Differential Equations through Power Series Expansion

[IniquiTrance]

When solving diff-eq's given initial values, e.g.

y'' - 2y ' + y = 0

y (0) = 0

y ' (0) = 1

Can one assume immediately that

y(0) = c0

and y ' (0) = c1

?

Since these are the first 2 terms in the series?

Thanks!

 

[CompuChip]

One can assume that
$$y(x) = \sum_{n = 0}^\infty c_n x^n.$$

Plugging in x = 0 gives y(0) = c₀.
Differentiating
$$y'(x) = \sum_{n = 0}^\infty n c_n x^{n - 1}$$
and taking x = 0 gives y'(0) = c₁.

So you can show it, if you assume the series expansion to hold.

 

[HallsofIvy]

You can't "immediately assume" that y(0)= c0 because you haven't yet said what "c0" means! You can immediately assume that y(0)= 0 because you are told that. You are also told that y'(0)= 1 and you can calculate that y"(0)= 2y'(0)- y(0)= 2. Further, since y"= 2y'- y for all x, y"'= 2y"- y' and y"'(0)= 2y"(0)- y'(0)= 2- 1= 1.

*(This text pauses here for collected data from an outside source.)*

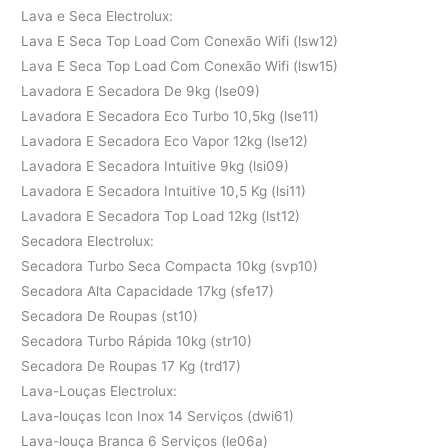
Lava e Seca Electrolux:
Lava E Seca Top Load Com Conexão Wifi (lsw12)
Lava E Seca Top Load Com Conexão Wifi (lsw15)
Lavadora E Secadora De 9kg (lse09)
Lavadora E Secadora Eco Turbo 10,5kg (lse11)
Lavadora E Secadora Eco Vapor 12kg (lse12)
Lavadora E Secadora Intuitive 9kg (lsi09)
Lavadora E Secadora Intuitive 10,5 Kg (lsi11)
Lavadora E Secadora Top Load 12kg (lst12)
Secadora Electrolux:
Secadora Turbo Seca Compacta 10kg (svp10)
Secadora Alta Capacidade 17kg (sfe17)
Secadora De Roupas (st10)
Secadora Turbo Rápida 10kg (str10)
Secadora De Roupas 17 Kg (trd17)
Lava-Louças Electrolux:
Lava-louças Icon Inox 14 Serviços (dwi61)
Lava-louça Branca 6 Serviços (le06a)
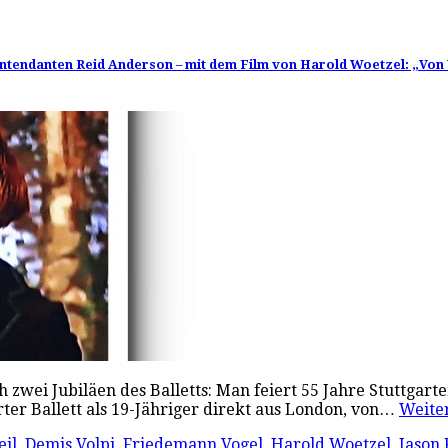
es Intendanten Reid Anderson – mit dem Film von Harold Woetzel: „V
 zwei Jubiläen des Balletts: Man feiert 55 Jahre Stuttgarte
ter Ballett als 19-Jähriger direkt aus London, von…
Weite
eil
,
Demis Volpi
,
Friedemann Vogel
,
Harold Woetzel
,
Jason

Then y""= 2y"'- y" so y""(0)= 2y"'(0)- y"= 2- 2= 0. So far, y(x)= 0+ 1x+ (2/2)x²+ 0x³= x+ x².

You can continue differentiating y"= 2y'- y to find the higher degree terms.

 

[IniquiTrance]

So if we do assume that a solution will take the form of:

$$y(x) = \sum_{n = 0}^\infty c_n x^n.$$

Then as CompuChip says, it follows that whatever this series looks like, c0 will be the only term without an x variable, and is thus equal to y(0).

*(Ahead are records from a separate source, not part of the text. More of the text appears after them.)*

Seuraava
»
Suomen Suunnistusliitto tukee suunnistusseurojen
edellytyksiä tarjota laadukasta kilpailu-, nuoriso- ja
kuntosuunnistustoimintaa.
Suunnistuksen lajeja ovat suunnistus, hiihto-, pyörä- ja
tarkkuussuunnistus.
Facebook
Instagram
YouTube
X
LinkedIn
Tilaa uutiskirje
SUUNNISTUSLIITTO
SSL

Likewise, when the series is differentiated, c1 will be the only term without an x, and thus will equal y '(0).

Is this true?

 

[HallsofIvy]

So if we do assume that a solution will take the form of:

$$y(x) = \sum_{n = 0}^\infty c_n x^n.$$

Then as CompuChip says, it follows that whatever this series looks like, c0 will be the only term without an x variable, and is thus equal to y(0).

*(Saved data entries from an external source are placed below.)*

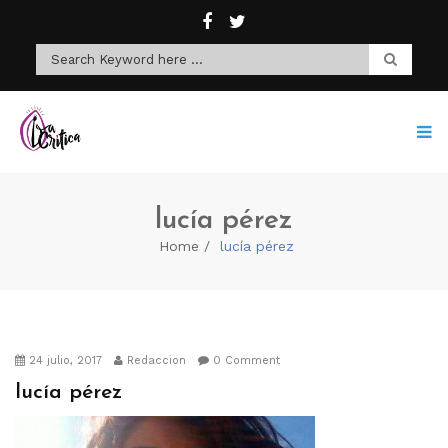
lucía pérez
Home
lucía pérez
24 julio, 2017
Redaccion
0 Comment
lucía pérez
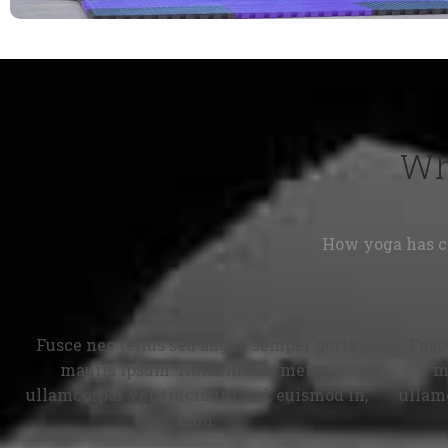
Wh
How yoga has c
Fusce nec tellus sed augue semper porta
Fusc
mauris ipsum. Nulla metus metus,
m
ullamcorper vel, tincidunt sed, euismod in,
ullamc
nibh.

Likewise, when the series is differentiated, c1 will be the only term without an x, and thus will equal y '(0).

Is this true?

Yes, of course. That's just the MacLaurin series:
$$\sum_{n=0}^\infty \frac{f^{(n)}(0)}{n!}x^n$$
The coefficient of xⁿ for every n is the n^th derivative divided by n!.